• _Short task 1_
From the forum thread on the word "cossie," copy verbatim the passage that begins with the words containing "Hey, Josiah! You" and ends with "you are in.".
• _Short task 2_
In the forum thread on the word "cossie," which three alternative words for a swimsuit are listed?
• _Short task 3_
Pick up the forum thread on the word "cossie" from its final line and write its continuation.

• _Excerpt to read_
-=-=-=-=-

# Word for the day  cossie



## Josiah (Apr 12, 2015)

cossie
[koz-ee] 

Alternate spelling cozzie

noun, Australian Informal.

1. swimming costume, bathing suit

Origin of cossie 1915-1920

Is this word used to refer to both men's and women's bathing suits?


----------



## hollydolly (Apr 12, 2015)

LOL..as you already know it's  slang word for swimsuit or bikini  in common usage  here in the UK and Australia..for both female and mens' swimwear.

if you google Men's cossies it will take you straight to mens' swimwear, well it does here in the UK..


----------



## Shirley (Apr 12, 2015)

Hey, Josiah! You can order you a bright red cossie.


----------



## Warrigal (Apr 12, 2015)

Alternatives are togs, swimmers and bathers. A lot depends on which Australian state you are in.
Budgie smugglers are exclusively worn by males.


----------



## Ameriscot (Apr 12, 2015)

I never really picked up saying cossie and still say swimsuit or bathing suit.


----------



## Shirley (Apr 12, 2015)

Warri, that's an interesting concept. May we know more?


----------



## oakapple (Apr 12, 2015)

Never ever said cossie but have heard it said.A bit old fashioned now probably.


----------



## Kadee (Apr 12, 2015)

-=-=-=-=-

• _Listed entries_
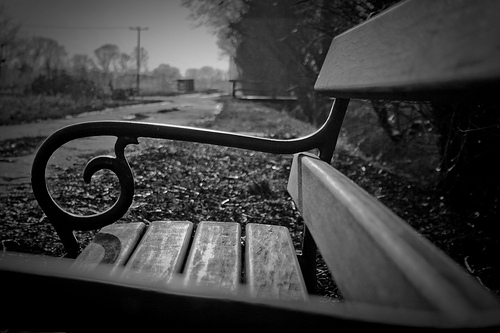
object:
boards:
[71, 219, 308, 301]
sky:
[62, 30, 125, 42]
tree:
[92, 44, 121, 84]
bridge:
[228, 79, 294, 99]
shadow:
[91, 233, 121, 271]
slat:
[313, 0, 500, 100]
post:
[124, 26, 151, 98]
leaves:
[151, 154, 233, 190]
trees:
[148, 63, 183, 96]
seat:
[69, 217, 309, 302]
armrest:
[30, 97, 350, 254]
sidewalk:
[0, 103, 205, 194]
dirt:
[123, 101, 192, 117]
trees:
[10, 35, 68, 71]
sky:
[148, 31, 209, 51]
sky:
[46, 1, 156, 14]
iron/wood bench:
[0, 0, 500, 333]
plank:
[241, 219, 304, 297]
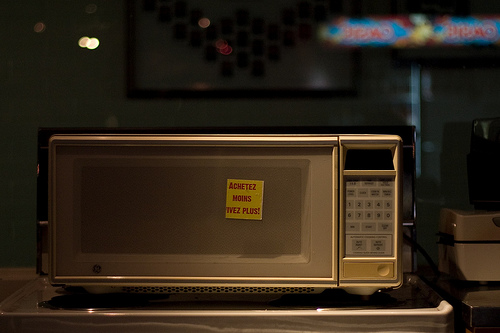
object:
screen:
[344, 148, 396, 171]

-=-=-=-=-

• _Task result 1_
Hey, Josiah! You can order you a bright red cossie.


----------



## Warrigal (Apr 12, 2015)

Alternatives are togs, swimmers and bathers. A lot depends on which Australian state you are in.

• _Task result 2_
Togs, swimmers and bathers.

• _Task result 3_
Dame Warrigal said:


> Alternatives are togs, swimmers and bathers. A lot depends on which Australian state you are in.
> Budgie smugglers are exclusively worn by males.


And don't forget DW our PM wears Budgie smugglers


----------



## Kadee (Apr 12, 2015)

I have a cossie in the drawer it , stays never sees the light of day, or ever gets wet ....We live close to a beach , however  I grew up in one of driest places in Aus, and never learned to swim....


----------



## Warrigal (Apr 12, 2015)

Shirley said:


> Warri, that's an interesting concept. May we know more?



Which bit? budgie smugglers?


----------



## Warrigal (Apr 12, 2015)

oakapple said:


> Never ever said cossie but have heard it said.A bit old fashioned now probably.



Definitely old fashioned but as kids we always used the plural version - cossies, a bit like trousers and shorts.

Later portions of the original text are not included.